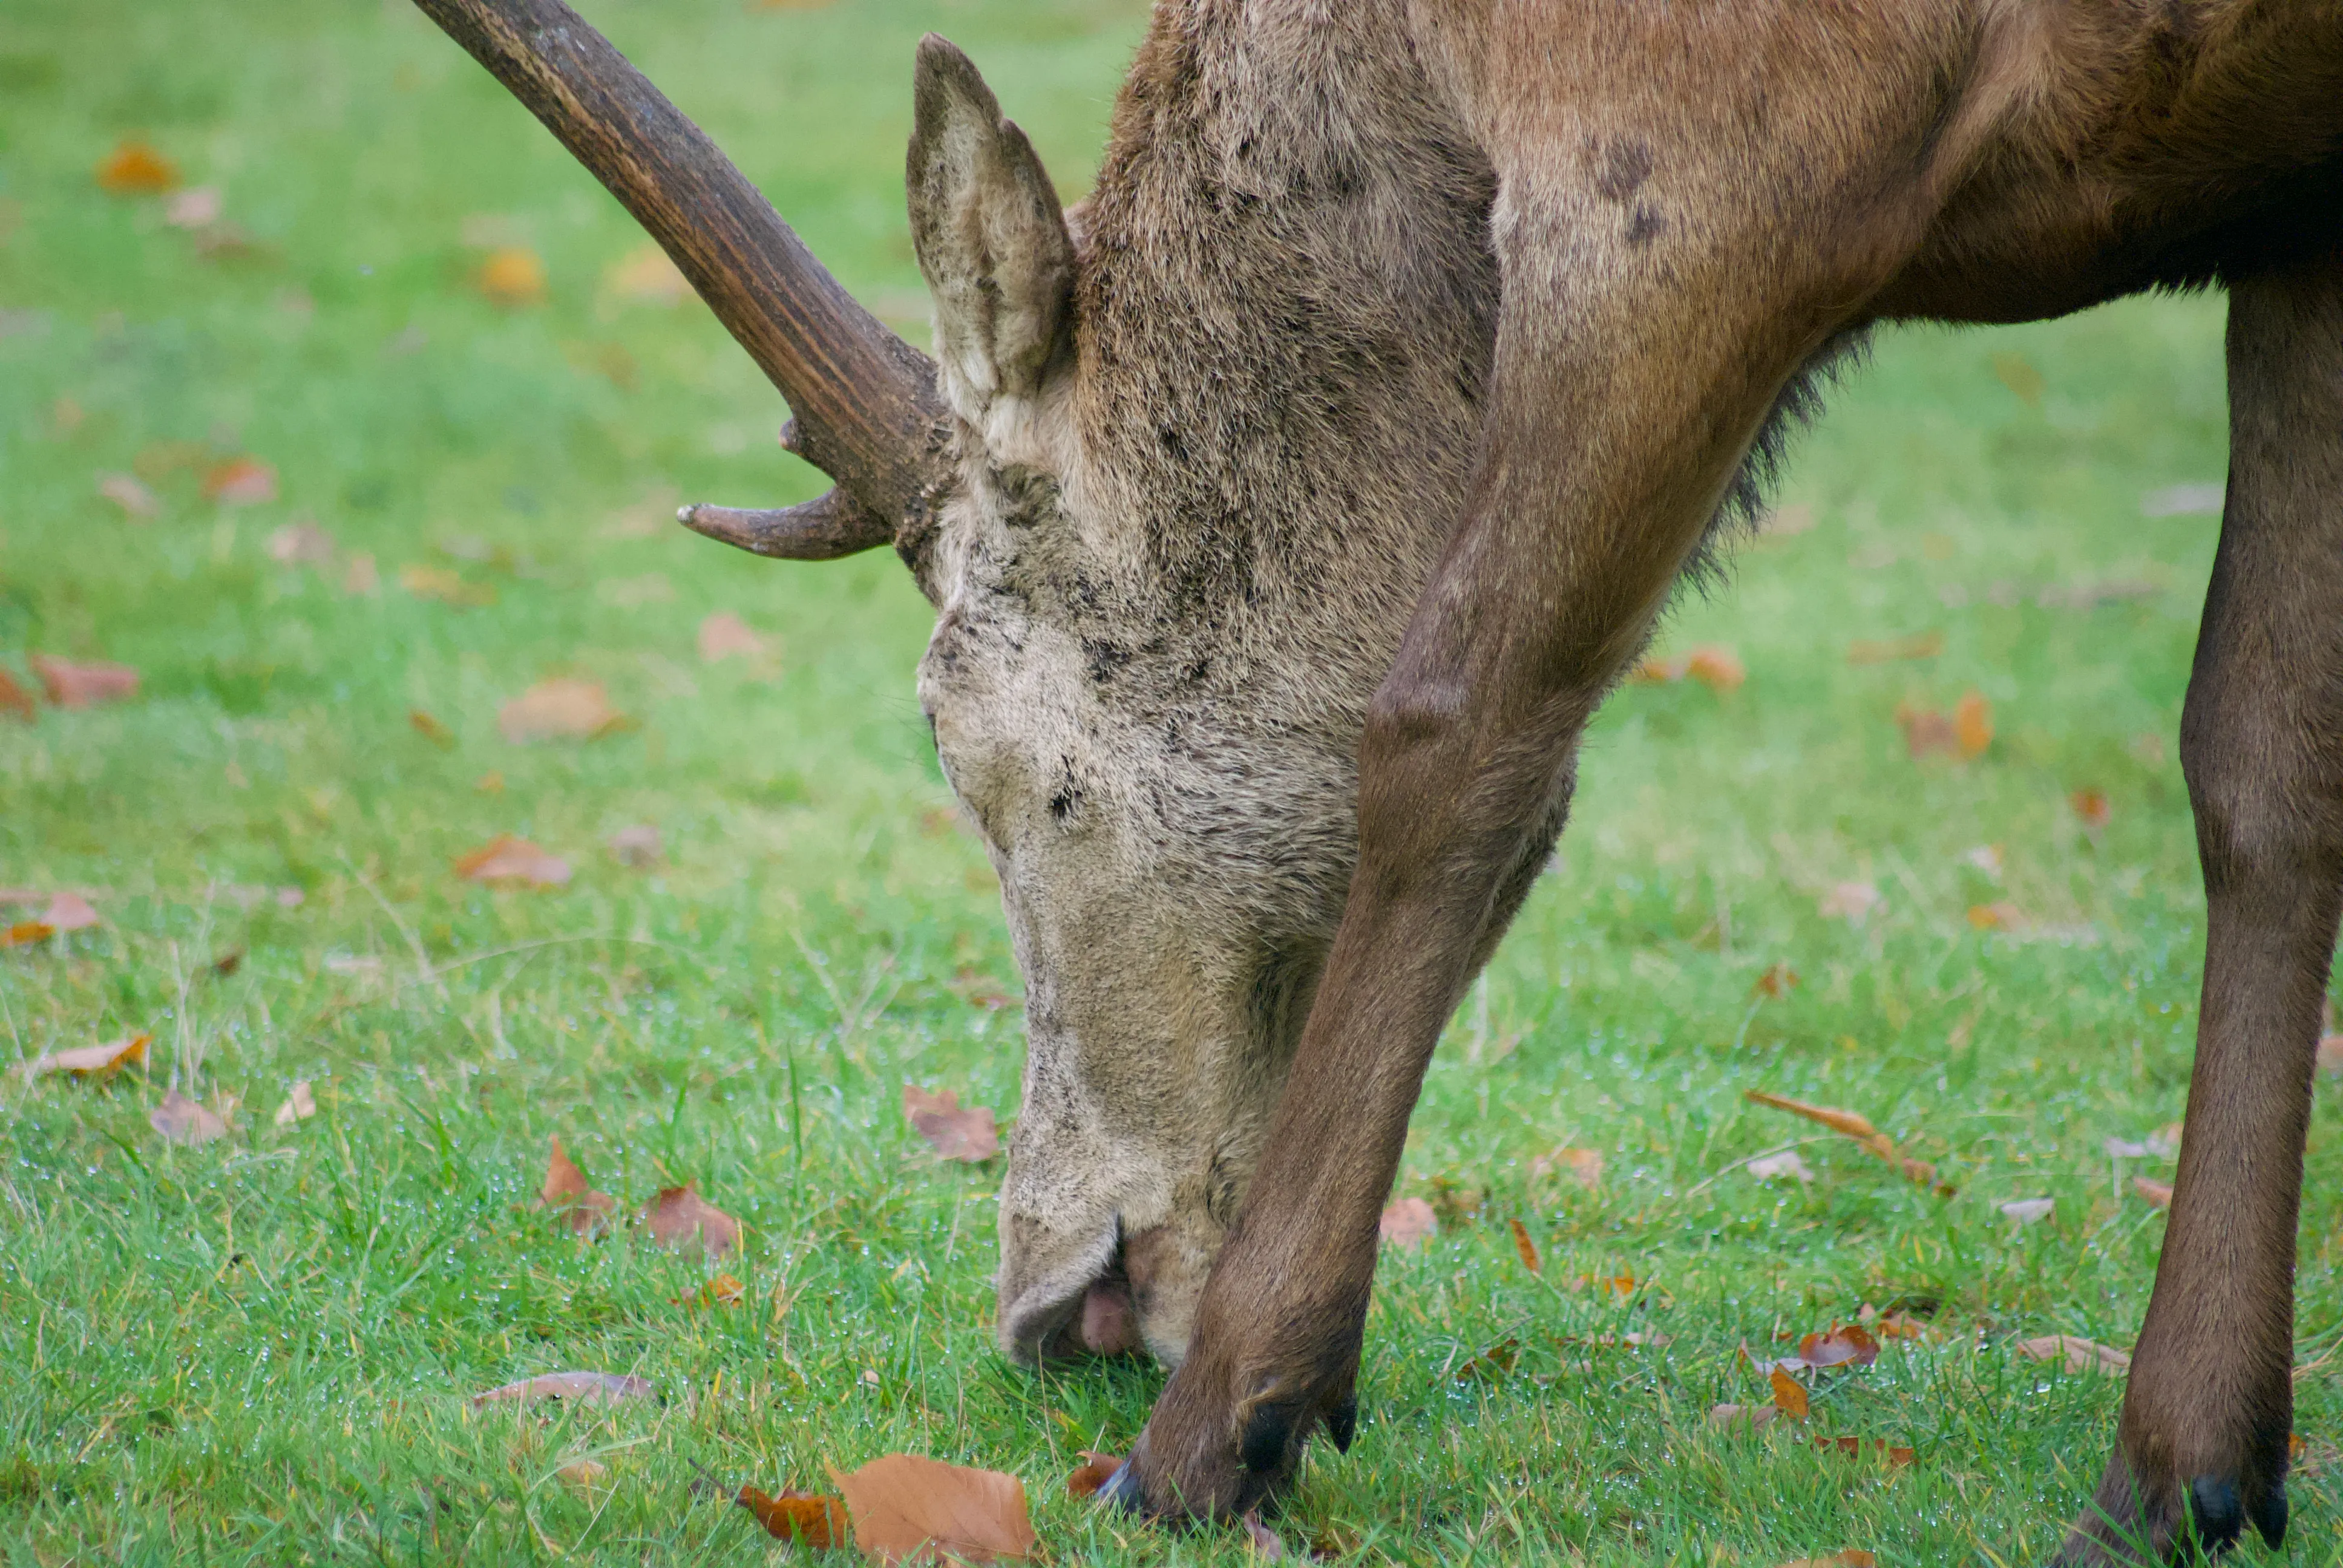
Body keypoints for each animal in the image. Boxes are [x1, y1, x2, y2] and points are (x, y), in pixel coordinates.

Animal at [414, 0, 2343, 1559]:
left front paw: (1222, 1432)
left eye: (984, 763)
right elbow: (2264, 759)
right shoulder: (2301, 214)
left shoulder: (1707, 170)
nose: (1052, 1307)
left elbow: (1452, 732)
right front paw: (2188, 1472)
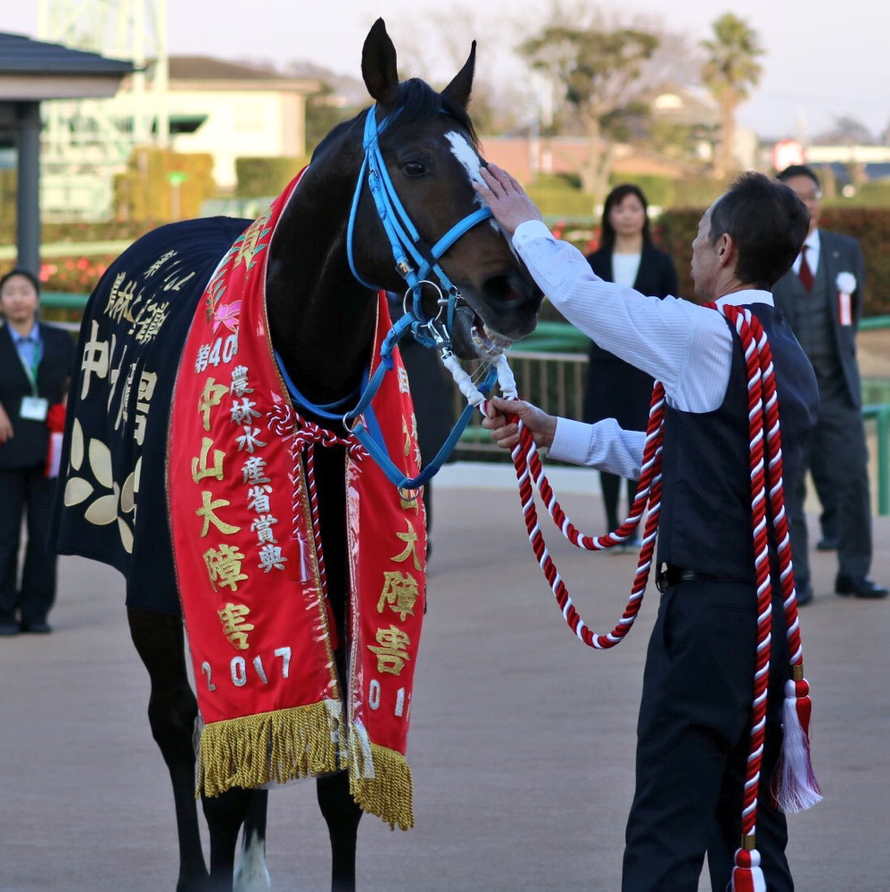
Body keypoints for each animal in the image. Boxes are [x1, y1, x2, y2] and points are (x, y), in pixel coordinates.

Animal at [55, 15, 544, 892]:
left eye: (483, 162)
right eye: (415, 164)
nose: (514, 292)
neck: (302, 386)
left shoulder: (347, 589)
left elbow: (334, 781)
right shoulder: (195, 583)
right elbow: (217, 766)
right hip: (150, 586)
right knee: (174, 723)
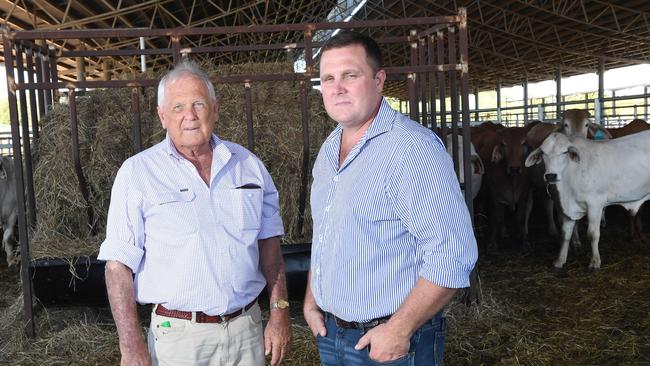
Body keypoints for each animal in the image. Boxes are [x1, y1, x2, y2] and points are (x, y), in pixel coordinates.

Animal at [524, 131, 650, 268]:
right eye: (543, 153)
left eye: (564, 152)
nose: (551, 176)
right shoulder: (567, 209)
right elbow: (565, 235)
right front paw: (560, 260)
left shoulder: (595, 204)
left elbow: (592, 234)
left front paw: (595, 262)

= = = =

### YOUR INSTRUCTIONS
Output exactly the lines from the one containing "left eye: (483, 162)" through the last line of the records above, both included, leaving out any pictures.

### RESPONSE TO THIS EXERCISE
left eye: (483, 162)
right eye: (415, 164)
nose: (514, 292)
neck: (302, 386)
left shoulder: (347, 589)
left elbow: (334, 781)
right shoulder: (195, 583)
right elbow: (217, 766)
right hip: (150, 586)
right knee: (174, 723)
Body keypoints for each animal in the image. Boxes are [x1, y1, x2, y2] and points are (x, y), in pixel coordinates.

Animal at [524, 131, 650, 268]:
right eye: (543, 153)
left eye: (564, 152)
nose: (551, 176)
right shoulder: (567, 209)
right elbow: (565, 235)
right front paw: (560, 260)
left shoulder: (595, 204)
left elbow: (592, 234)
left front paw: (595, 262)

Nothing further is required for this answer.